Exercise description: Reproduce the opening lines of the listing below exactly, stopping after the line that contains "(You will need two" and leaving out any pictures.

....................

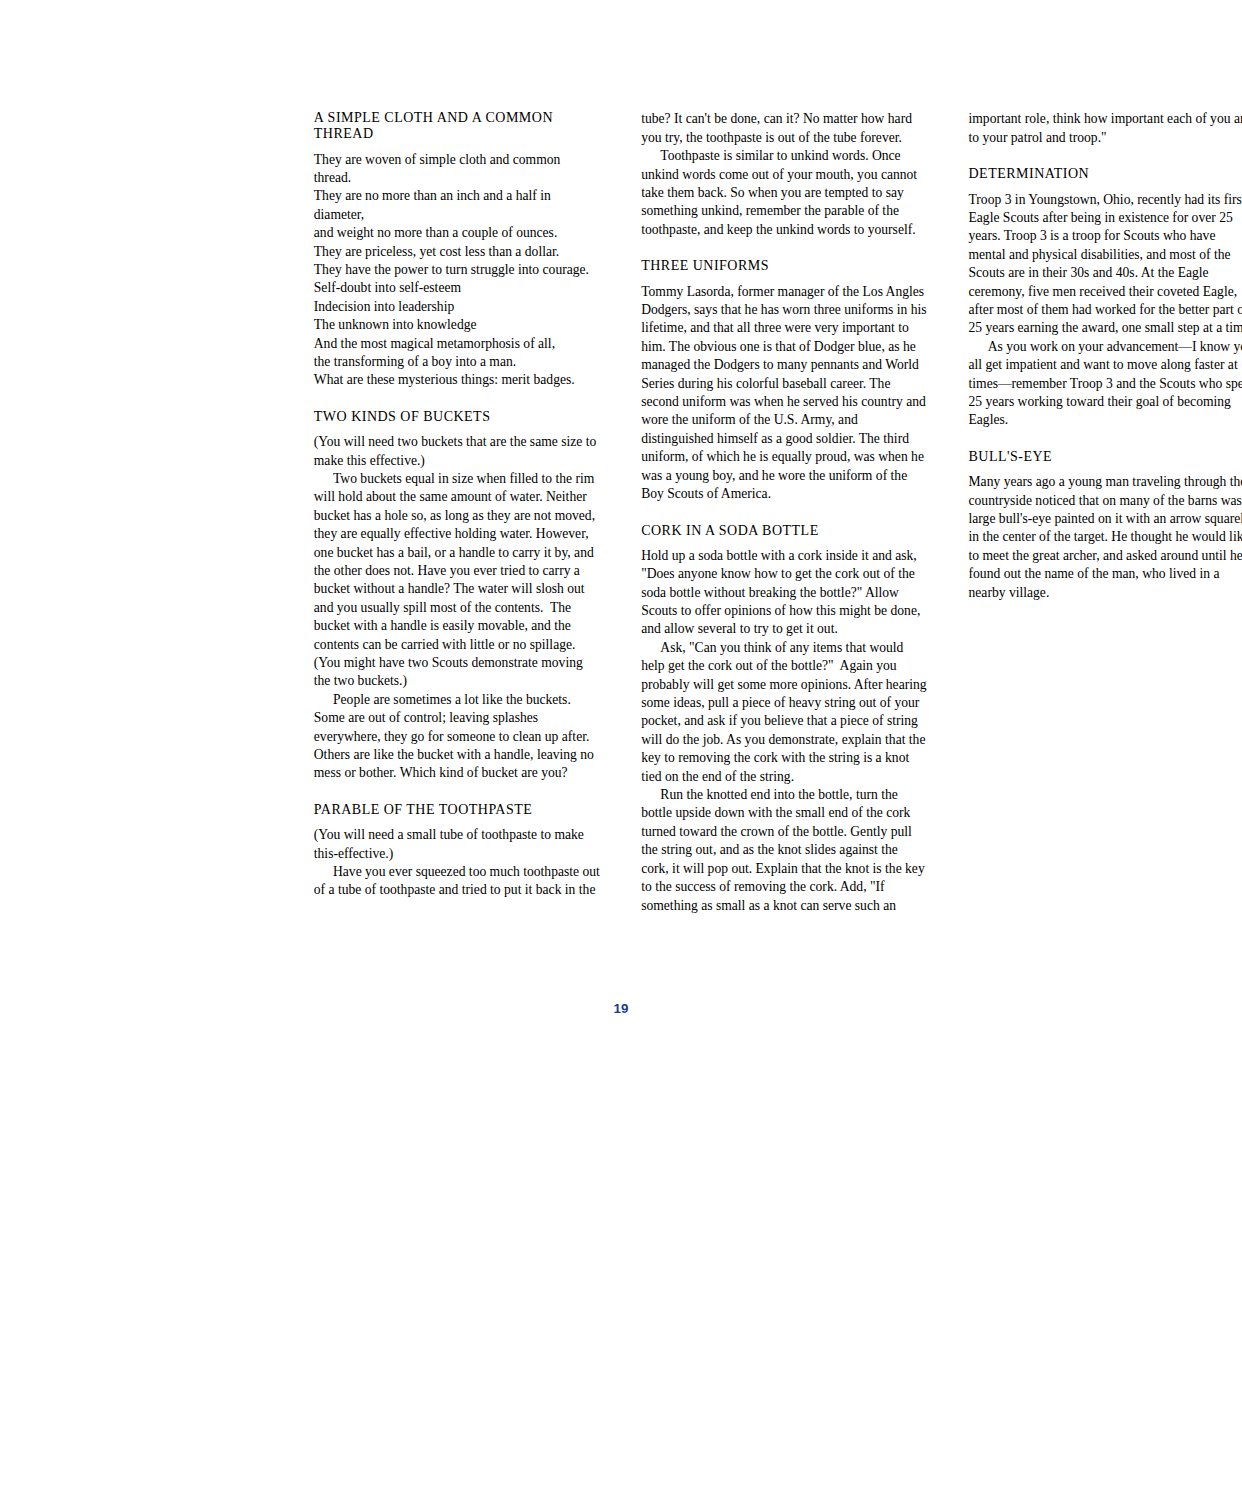A SIMPLE CLOTH AND A COMMON THREAD
They are woven of simple cloth and common thread.
They are no more than an inch and a half in diameter,
and weight no more than a couple of ounces.
They are priceless, yet cost less than a dollar.
They have the power to turn struggle into courage.
Self-doubt into self-esteem
Indecision into leadership
The unknown into knowledge
And the most magical metamorphosis of all,
the transforming of a boy into a man.
What are these mysterious things: merit badges.
TWO KINDS OF BUCKETS
(You will need two buckets that are the same size to make this effective.)
Two buckets equal in size when filled to the rim will hold about the same amount of water. Neither bucket has a hole so, as long as they are not moved, they are equally effective holding water. However, one bucket has a bail, or a handle to carry it by, and the other does not. Have you ever tried to carry a bucket without a handle? The water will slosh out and you usually spill most of the contents. The bucket with a handle is easily movable, and the contents can be carried with little or no spillage. (You might have two Scouts demonstrate moving the two buckets.)
People are sometimes a lot like the buckets. Some are out of control; leaving splashes everywhere, they go for someone to clean up after. Others are like the bucket with a handle, leaving no mess or bother. Which kind of bucket are you?
PARABLE OF THE TOOTHPASTE
(You will need a small tube of toothpaste to make this-effective.)
Have you ever squeezed too much toothpaste out of a tube of toothpaste and tried to put it back in the tube? It can't be done, can it? No matter how hard you try, the toothpaste is out of the tube forever.
Toothpaste is similar to unkind words. Once unkind words come out of your mouth, you cannot take them back. So when you are tempted to say something unkind, remember the parable of the toothpaste, and keep the unkind words to yourself.
THREE UNIFORMS
Tommy Lasorda, former manager of the Los Angles Dodgers, says that he has worn three uniforms in his lifetime, and that all three were very important to him. The obvious one is that of Dodger blue, as he managed the Dodgers to many pennants and World Series during his colorful baseball career. The second uniform was when he served his country and wore the uniform of the U.S. Army, and distinguished himself as a good soldier. The third uniform, of which he is equally proud, was when he was a young boy, and he wore the uniform of the Boy Scouts of America.
CORK IN A SODA BOTTLE
Hold up a soda bottle with a cork inside it and ask, "Does anyone know how to get the cork out of the soda bottle without breaking the bottle?" Allow Scouts to offer opinions of how this might be done, and allow several to try to get it out.
Ask, "Can you think of any items that would help get the cork out of the bottle?" Again you probably will get some more opinions. After hearing some ideas, pull a piece of heavy string out of your pocket, and ask if you believe that a piece of string will do the job. As you demonstrate, explain that the key to removing the cork with the string is a knot tied on the end of the string.
Run the knotted end into the bottle, turn the bottle upside down with the small end of the cork turned toward the crown of the bottle. Gently pull the string out, and as the knot slides against the cork, it will pop out. Explain that the knot is the key to the success of removing the cork. Add, "If something as small as a knot can serve such an important role, think how important each of you are to your patrol and troop."
DETERMINATION
Troop 3 in Youngstown, Ohio, recently had its first Eagle Scouts after being in existence for over 25 years. Troop 3 is a troop for Scouts who have mental and physical disabilities, and most of the Scouts are in their 30s and 40s. At the Eagle ceremony, five men received their coveted Eagle, after most of them had worked for the better part of 25 years earning the award, one small step at a time.
As you work on your advancement—I know you all get impatient and want to move along faster at times—remember Troop 3 and the Scouts who spent 25 years working toward their goal of becoming Eagles.
BULL'S-EYE
Many years ago a young man traveling through the countryside noticed that on many of the barns was a large bull's-eye painted on it with an arrow squarely in the center of the target. He thought he would like to meet the great archer, and asked around until he found out the name of the man, who lived in a nearby village.
19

....................

Written response:
A SIMPLE CLOTH AND A COMMON THREAD
They are woven of simple cloth and common thread.
They are no more than an inch and a half in diameter,
and weight no more than a couple of ounces.
They are priceless, yet cost less than a dollar.
They have the power to turn struggle into courage.
Self-doubt into self-esteem
Indecision into leadership
The unknown into knowledge
And the most magical metamorphosis of all,
the transforming of a boy into a man.
What are these mysterious things: merit badges.
TWO KINDS OF BUCKETS
(You will need two buckets that are the same size to make this effective.)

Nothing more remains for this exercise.